Historical lessons, it seems, fade after three generations. Warnings of the disasters that engulfed 20th-century Europe under fascist governments tend not to resonate with 21st-century supporters of xenophobic nationalist movements that have none of the militarism of fascism, nor the personality cults of its dictatorial leaders, but are fed by hatred of “the other” and jingoistic hymns to national glory.

Europe’s collective cataclysm between 1914 and 1945 seems like ancient history to many people, even if the blood shed in the trenches of Ukraine summons images of that time. “You can no longer rely on saying, ‘This is evil, because look what happened in the fascist past,’” said Nathalie Tocci, a leading Italian political scientist. “You have to have an argument for why those ideas are bad today.”

The post-fascist or fascist-lite European right of today is not monolithic. At the most menacing end of the spectrum stands the Alternative for Germany party, founded in 2013 and now polling as high as 20%. It contains about 10,000 extremists, according to the country’s domestic intelligence service. Plans for mass deportation of immigrants and even a plot to overthrow the government have been linked to it.

The National Rally in France began life in 1972 as the National Front, the creation of Le Pen, who described the United States as a “mongrel nation” and the Nazi-puppet Vichy regime in France as not “especially inhumane.”

As for Meloni, she got her start in the postwar Italian Social Movement, founded in 1946 by Mussolini supporters bent on defending the legacy of fascism. It had violent strands into the 1970s, but it eventually folded and its leaders broke off to start new more moderate parties, though still proud of their lineage. The symbol of the Brothers of Italy is a tricolor flame, previously used by a neo-fascist party, and its hostility to immigrants remains firm.

The path to power, or the brink of it, by the far right has been a long one.
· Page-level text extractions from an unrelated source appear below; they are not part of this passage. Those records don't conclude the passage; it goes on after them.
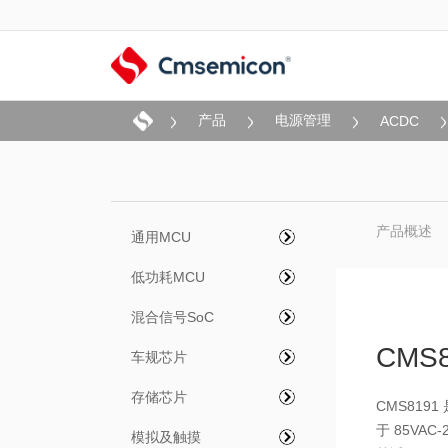
产品
电源管理
ACDC
产品概述
通用MCU
低功耗MCU
混合信号SoC
CMS8
车规芯片
存储芯片
CMS81
于 85VAC
模拟及触摸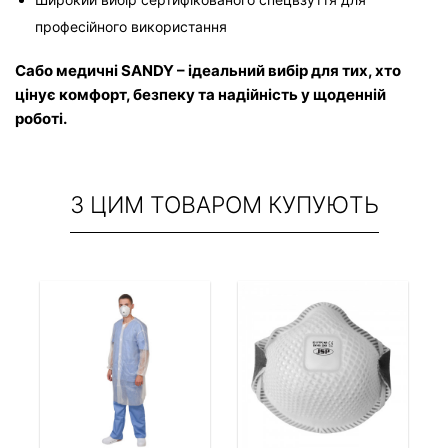
професійного використання
Сабо медичні 
SANDY
 – ідеальний вибір для тих, хто 
цінує комфорт, безпеку та надійність у щоденній 
роботі.
З ЦИМ ТОВАРОМ КУПУЮТЬ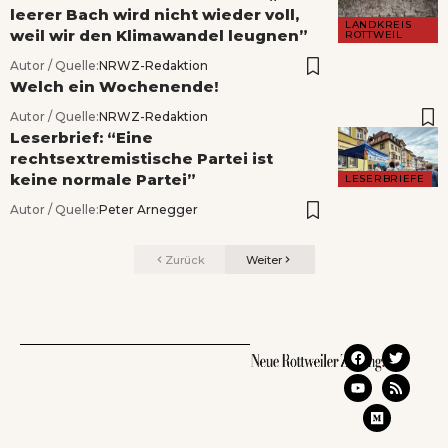
leerer Bach wird nicht wieder voll,
LANDKREIS
weil wir den Klimawandel leugnen”
ROTTWEIL
Autor / Quelle:
NRWZ-Redaktion
Welch ein Wochenende!
Autor / Quelle:
NRWZ-Redaktion
Leserbrief: “Eine
rechtsextremistische Partei ist
keine normale Partei”
LESERBRIEFE
Autor / Quelle:
Peter Arnegger
Zurück
Weiter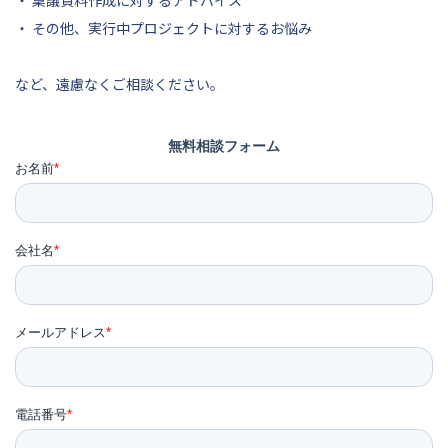
・ その他、実行中プロジェクトに対するお悩み
など、遠慮なくご相談ください。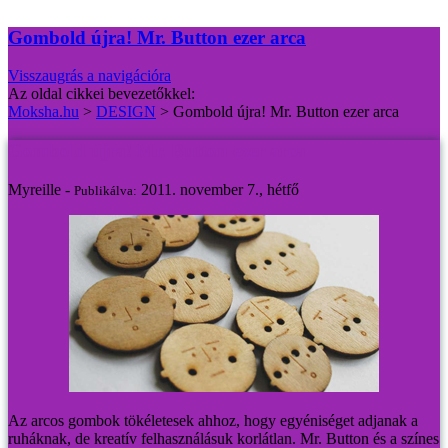
Gombold újra! Mr. Button ezer arca
Visszaugrás a navigációra
Az oldal cikkei bevezetőkkel:
Moksha.hu
>
DESIGN
>
Gombold újra! Mr. Button ezer arca
Gombold újra! Mr. Button ezer arca
Myreille -
2011. november 7., hétfő
Publikálva:
Az arcos gombok tökéletesek ahhoz, hogy egyéniséget adjanak a
ruháknak, de kreatív felhasználásuk korlátlan. Mr. Button és a színes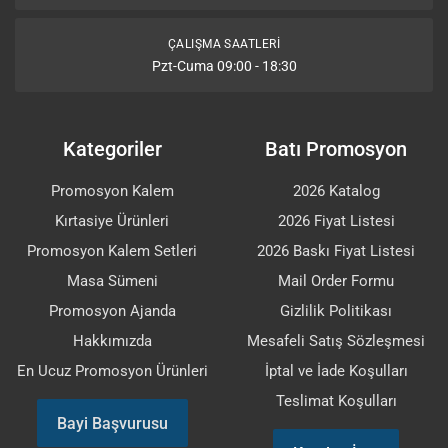
ÇALIŞMA SAATLERI
Pzt-Cuma 09:00 - 18:30
Kategoriler
Batı Promosyon
Promosyon Kalem
2026 Katalog
Kırtasiye Ürünleri
2026 Fiyat Listesi
Promosyon Kalem Setleri
2026 Baskı Fiyat Listesi
Masa Sümeni
Mail Order Formu
Promosyon Ajanda
Gizlilik Politikası
Hakkımızda
Mesafeli Satış Sözleşmesi
En Ucuz Promosyon Ürünleri
İptal ve İade Koşulları
Teslimat Koşulları
Bayi Başvurusu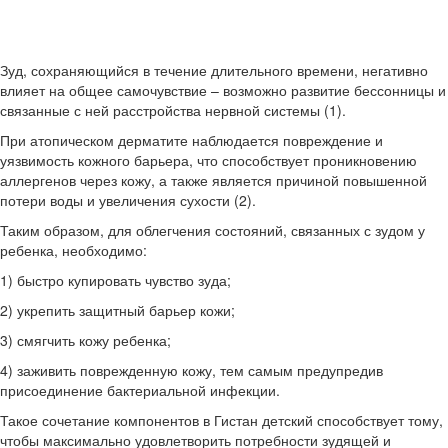
Зуд, сохраняющийся в течение длительного времени, негативно
влияет на общее самочувствие – возможно развитие бессонницы и
связанные с ней расстройства нервной системы (1).
При атопическом дерматите наблюдается повреждение и
уязвимость кожного барьера, что способствует проникновению
аллергенов через кожу, а также является причиной повышенной
потери воды и увеличения сухости (2).
Таким образом, для облегчения состояний, связанных с зудом у
ребенка, необходимо:
1) быстро купировать чувство зуда;
2) укрепить защитный барьер кожи;
3) смягчить кожу ребенка;
4) заживить поврежденную кожу, тем самым предупредив
присоединение бактериальной инфекции.
Такое сочетание компонентов в Гистан детский способствует тому,
чтобы максимально удовлетворить потребности зудящей и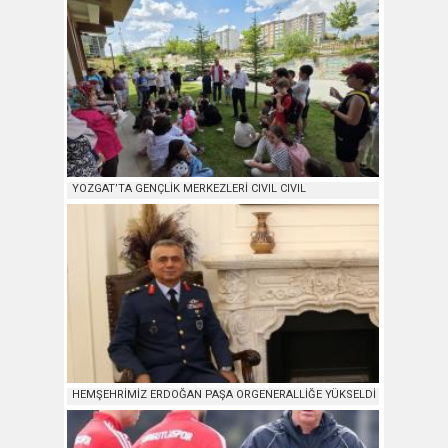
YOZGAT’TA GENÇLİK MERKEZLERİ CIVIL CIVIL
HEMŞEHRİMİZ ERDOĞAN PAŞA ORGENERALLİĞE YÜKSELDİ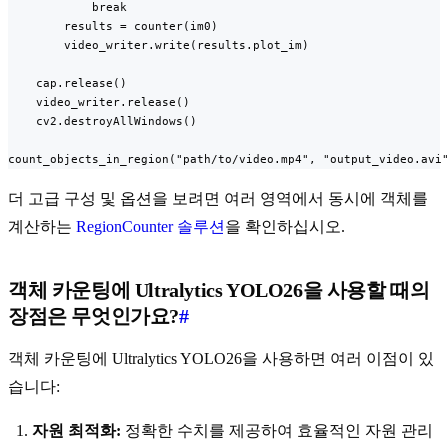
            break

        results = counter(im0)

        video_writer.write(results.plot_im)

    cap.release()

    video_writer.release()

    cv2.destroyAllWindows()

count_objects_in_region("path/to/video.mp4", "output_video.avi
더 고급 구성 및 옵션을 보려면 여러 영역에서 동시에 객체를
계산하는
RegionCounter 솔루션
을 확인하십시오.
객체 카운팅에 Ultralytics YOLO26을 사용할 때의
장점은 무엇인가요?
#
객체 카운팅에 Ultralytics YOLO26을 사용하면 여러 이점이 있
습니다:
자원 최적화:
정확한 수치를 제공하여 효율적인 자원 관리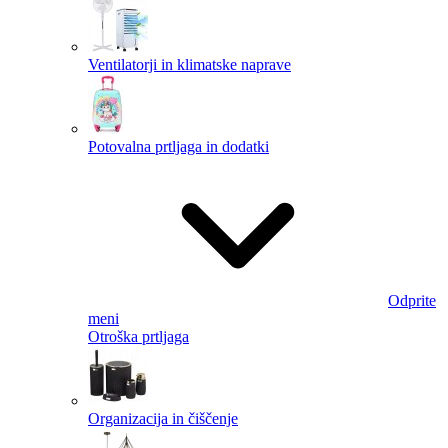
Ventilatorji in klimatske naprave
Potovalna prtljaga in dodatki
Odprite
meni
Otroška prtljaga
Organizacija in čiščenje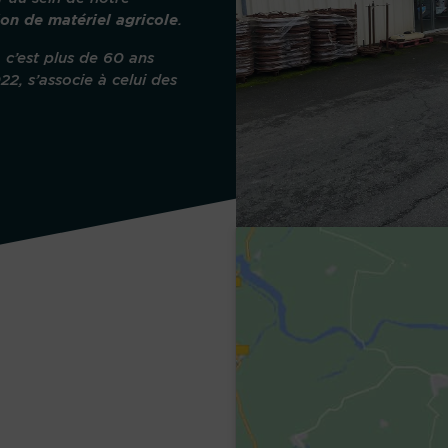
ion de matériel agricole
.
 c’est plus de 60 ans
22, s’associe à celui des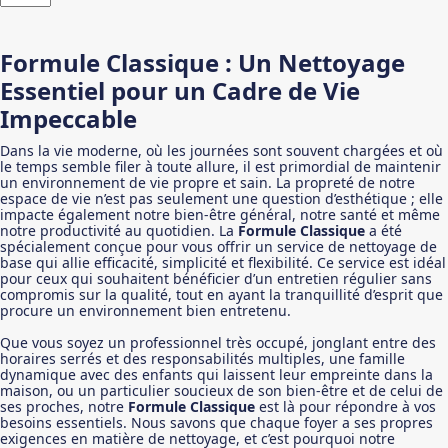
Formule
Classique
Formule Classique : Un Nettoyage
Essentiel pour un Cadre de Vie
Impeccable
Dans la vie moderne, où les journées sont souvent chargées et où
le temps semble filer à toute allure, il est primordial de maintenir
un environnement de vie propre et sain. La propreté de notre
espace de vie n’est pas seulement une question d’esthétique ; elle
impacte également notre bien-être général, notre santé et même
notre productivité au quotidien. La
Formule Classique
a été
spécialement conçue pour vous offrir un service de nettoyage de
base qui allie efficacité, simplicité et flexibilité. Ce service est idéal
pour ceux qui souhaitent bénéficier d’un entretien régulier sans
compromis sur la qualité, tout en ayant la tranquillité d’esprit que
procure un environnement bien entretenu.
Que vous soyez un professionnel très occupé, jonglant entre des
horaires serrés et des responsabilités multiples, une famille
dynamique avec des enfants qui laissent leur empreinte dans la
maison, ou un particulier soucieux de son bien-être et de celui de
ses proches, notre
Formule Classique
est là pour répondre à vos
besoins essentiels. Nous savons que chaque foyer a ses propres
exigences en matière de nettoyage, et c’est pourquoi notre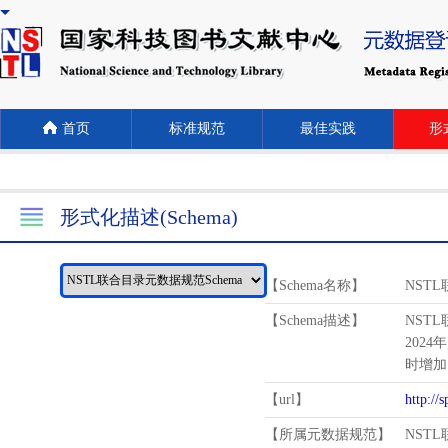
首页
标准规范
最佳实践
形式
形式化描述(Schema)
【Schema名称】
NST
【Schema描述】
NST
2024
时增加
【url】
http://
【所属元数据规范】
NST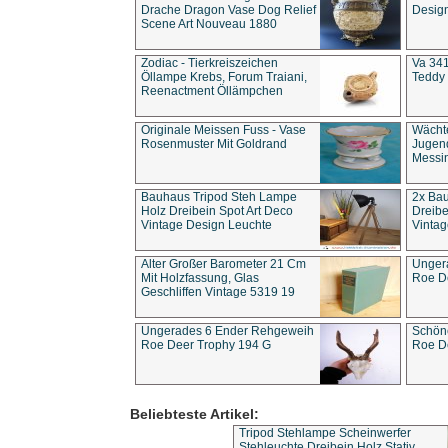
Drache Dragon Vase Dog Relief
Design
Scene Art Nouveau 1880
Zodiac - Tierkreiszeichen
Va 341
Öllampe Krebs, Forum Traiani,
Teddy 
Reenactment Öllämpchen
Originale Meissen Fuss - Vase
Wächt
Rosenmuster Mit Goldrand
Jugend
Messi
Bauhaus Tripod Steh Lampe
2x Ba
Holz Dreibein Spot Art Deco
Dreibe
Vintage Design Leuchte
Vintag
Alter Großer Barometer 21 Cm
Unger
Mit Holzfassung, Glas
Roe D
Geschliffen Vintage 5319 19
Ungerades 6 Ender Rehgeweih
Schön
Roe Deer Trophy 194 G
Roe D
Beliebteste Artikel:
Tripod Stehlampe Scheinwerfer
Stehleuchte Dreibein Holz Stativ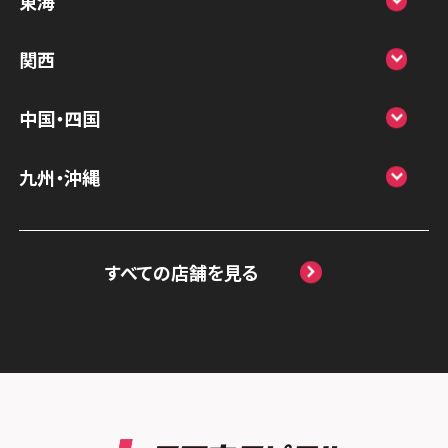
東海
スマホスピタル鴻巣
スマホスピタル 北陸総合修理センター
スマホスピタル岐阜
関西
スマホスピタル テルル三芳
スマホスピタル 長野
スマホスピタル 浜松
スマホスピタル 大阪梅田
スマホスピタル 熊谷
中国・四国
スマホスピタル静岡パルコ
スマホスピタル by デジホ 梅田地下（うめち
スマホスピタル ゲオデジタルベース川口元
スマホスピタル 松江
九州・沖縄
か）
スマホスピタル 藤枝
郷
スマホスピタル岡山駅前
スマホスピタル by デジホ マークイズ福岡
スマホスピタル京橋
スマホスピタル名古屋駅前
スマホスピタル埼玉大宮
ももち
スマホスピタル高松
すべての店舗を見る
スマホスピタル by デジホ天王寺ミオ
スマホスピタル名古屋金山
スマホスピタル テルル蒲生
スマホスピタル 香椎九産大前
スマホスピタル西条
スマホスピタル難波
スマホスピタル 大府
スマホスピタル テルル新越谷
スマホスピタル福岡天神
スマホスピタル高知
スマホスピタル高槻
スマホスピタル 西枇杷島
スマホスピタル テルル草加花栗
スマホスピタル熊本下通
スマホスピタルイオンタウン茨木太田
スマホスピタル 尾張旭
スマホスピタル テルル東川口
スマホスピタル GODOモバイル大分府内町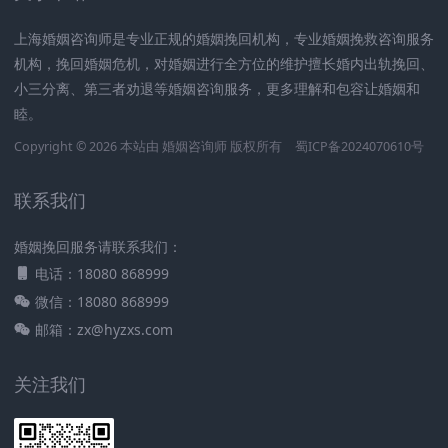
上海婚姻咨询师是专业正规的婚姻挽回机构，专业婚姻挽救咨询服务
机构，挽回婚姻危机，对婚姻进行全方位的维护擅长婚内出轨挽回、
小三分离、第三者劝退等婚姻咨询服务，更多理解和包容让婚姻和
睦。
Copyright © 2026 本站由
婚姻咨询师
版权所有
蜀ICP备2024070610号
联系我们
婚姻挽回服务请联系我们：
电话：18080 868999
微信：18080 868999
邮箱：zx@hyzxs.com
关注我们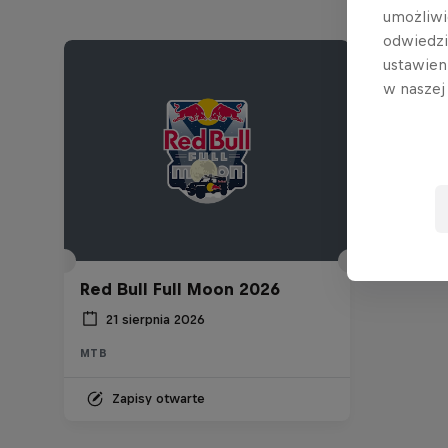
umożliwi
odwiedz
ustawien
w nasze
Red Bull Full Moon 2026
21 sierpnia 2026
MTB
Zapisy otwarte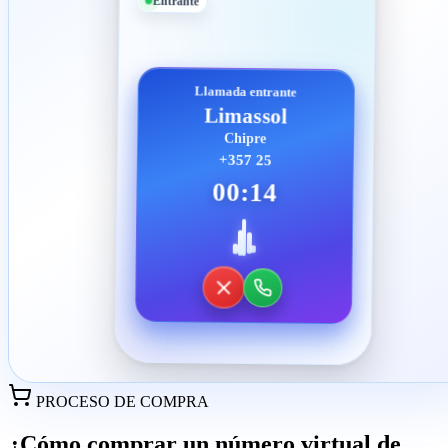
Entrante
Llamada entrante
Limassol
Chipre
+357 25
00:14
PROCESO DE COMPRA
¿Cómo comprar un número virtual de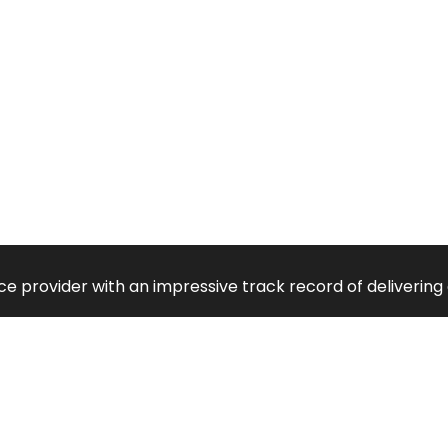
vice provider with an impressive track record of deliveri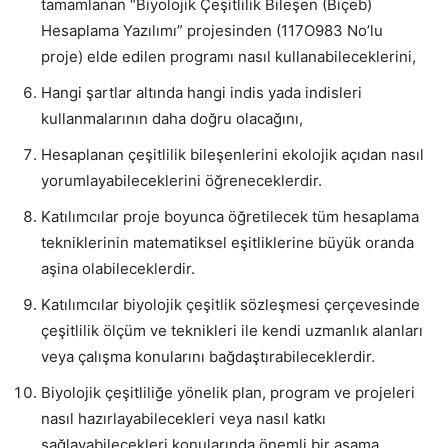
tamamlanan “Biyolojik Çeşitlilik Bileşen (Biçeb)
Hesaplama Yazılımı” projesinden (117O983 No’lu
proje) elde edilen programı nasıl kullanabileceklerini,
Hangi şartlar altında hangi indis yada indisleri
kullanmalarının daha doğru olacağını,
Hesaplanan çeşitlilik bileşenlerini ekolojik açıdan nasıl
yorumlayabileceklerini öğreneceklerdir.
Katılımcılar proje boyunca öğretilecek tüm hesaplama
tekniklerinin matematiksel eşitliklerine büyük oranda
aşina olabileceklerdir.
Katılımcılar biyolojik çeşitlik sözleşmesi çerçevesinde
çeşitlilik ölçüm ve teknikleri ile kendi uzmanlık alanları
veya çalışma konularını bağdaştırabileceklerdir.
Biyolojik çeşitliliğe yönelik plan, program ve projeleri
nasıl hazırlayabilecekleri veya nasıl katkı
sağlayabilecekleri konularında önemli bir aşama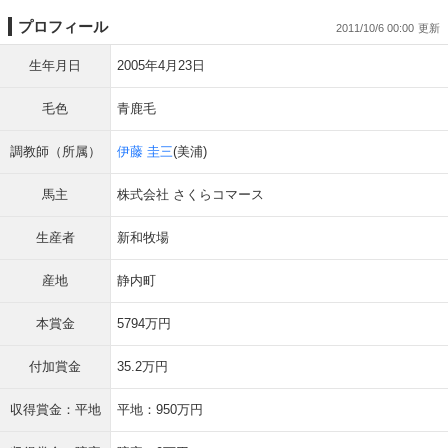
プロフィール
2011/10/6 00:00
生年月日
2005年4月23日
毛色
青鹿毛
調教師（所属）
伊藤 圭三
(美浦)
馬主
株式会社 さくらコマース
生産者
新和牧場
産地
静内町
本賞金
5794万円
付加賞金
35.2万円
収得賞金：平地
平地：950万円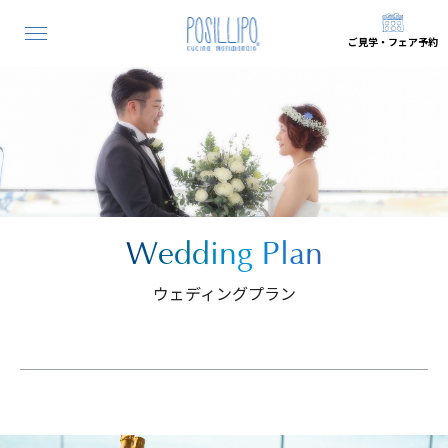
ご見学
・
フェア予約
Concept
ポジリポウェディングとは？
Our Hospitality
ポジリポのこだわり
Space
会場
Plan
Wedding Plan
プラン
ウェディングプラン
Bridal Fair
ブライダルフェア
Wedding Photo
ウェディングフォト
Wedding Story
ウェディングストーリー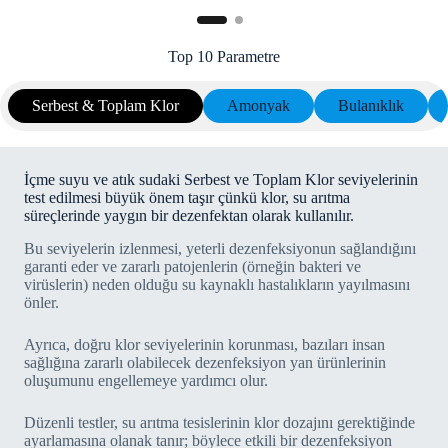
Top 10 Parametre
Serbest & Toplam Klor
Amonyak
Bulanıklık
İçme suyu ve atık sudaki Serbest ve Toplam Klor seviyelerinin
test edilmesi büyük önem taşır çünkü klor, su arıtma
süreçlerinde yaygın bir dezenfektan olarak kullanılır.
Bu seviyelerin izlenmesi, yeterli dezenfeksiyonun sağlandığını
garanti eder ve zararlı patojenlerin (örneğin bakteri ve
virüslerin) neden olduğu su kaynaklı hastalıkların yayılmasını
önler.
Ayrıca, doğru klor seviyelerinin korunması, bazıları insan
sağlığına zararlı olabilecek dezenfeksiyon yan ürünlerinin
oluşumunu engellemeye yardımcı olur.
Düzenli testler, su arıtma tesislerinin klor dozajını gerektiğinde
ayarlamasına olanak tanır; böylece etkili bir dezenfeksiyon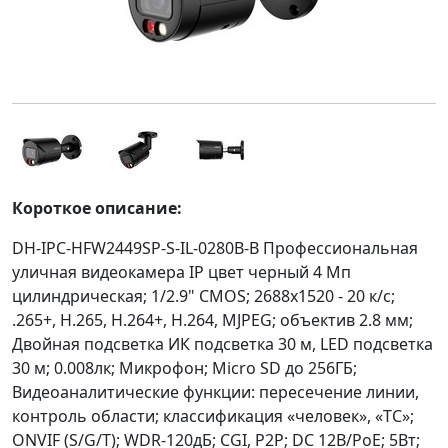
Короткое описание:
DH-IPC-HFW2449SP-S-IL-0280B-B Профессиональная
уличная видеокамера IP цвет черный 4 Мп
цилиндрическая; 1/2.9" CMOS; 2688х1520 - 20 к/с;
.265+, H.265, H.264+, H.264, MJPEG; объектив 2.8 мм;
Двойная подсветка ИК подсветка 30 м, LED подсветка
30 м; 0.008лк; Микрофон; Micro SD до 256ГБ;
Видеоаналитические функции: пересечение линии,
контроль области; классификация «человек», «ТС»;
ONVIF (S/G/T); WDR-120дБ; CGI, P2P; DC 12В/PoE; 5Вт;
Over the almost 80-year arc of the postwar period, the once-dominant center-left and center-right — represented in France by the Socialists and the Gaullists, and in Germany by the Social Democrats and the Christian Democrats — have seen the foundations of their support (labor unions for the left and the church for the right) gradually erode.

This accelerated with globalization after the end of the Cold War and the onset of atomization with the arrival of the smartphone (that prodigious generator of status anxiety), leading to more unequal, more polarized, more fretful societies. The political commons shrank. The definition of truth wobbled. Parliaments and parties grew more marginal as political heft shifted to social media.

Increasingly, with major ideological disputes over the place of the state in the economy settled, moderate right and moderate left began to feel indistinguishable to many people. They had no answers to mass migration. The working class, long the cornerstone of socialism in Europe, migrated en masse to the anti-immigrant right as an expression of frustration at growing inequality and stagnant paychecks.

The core confrontation in Western societies is no longer over internal issues. It is global vs. national, the connected living in the “somewhere” of the knowledge economy vs. the forgotten living “nowhere” in industrial wastelands and rural areas. There lies the frustration, even fury, on which a Trump, a Meloni, a Wilders, a Le Pen could build.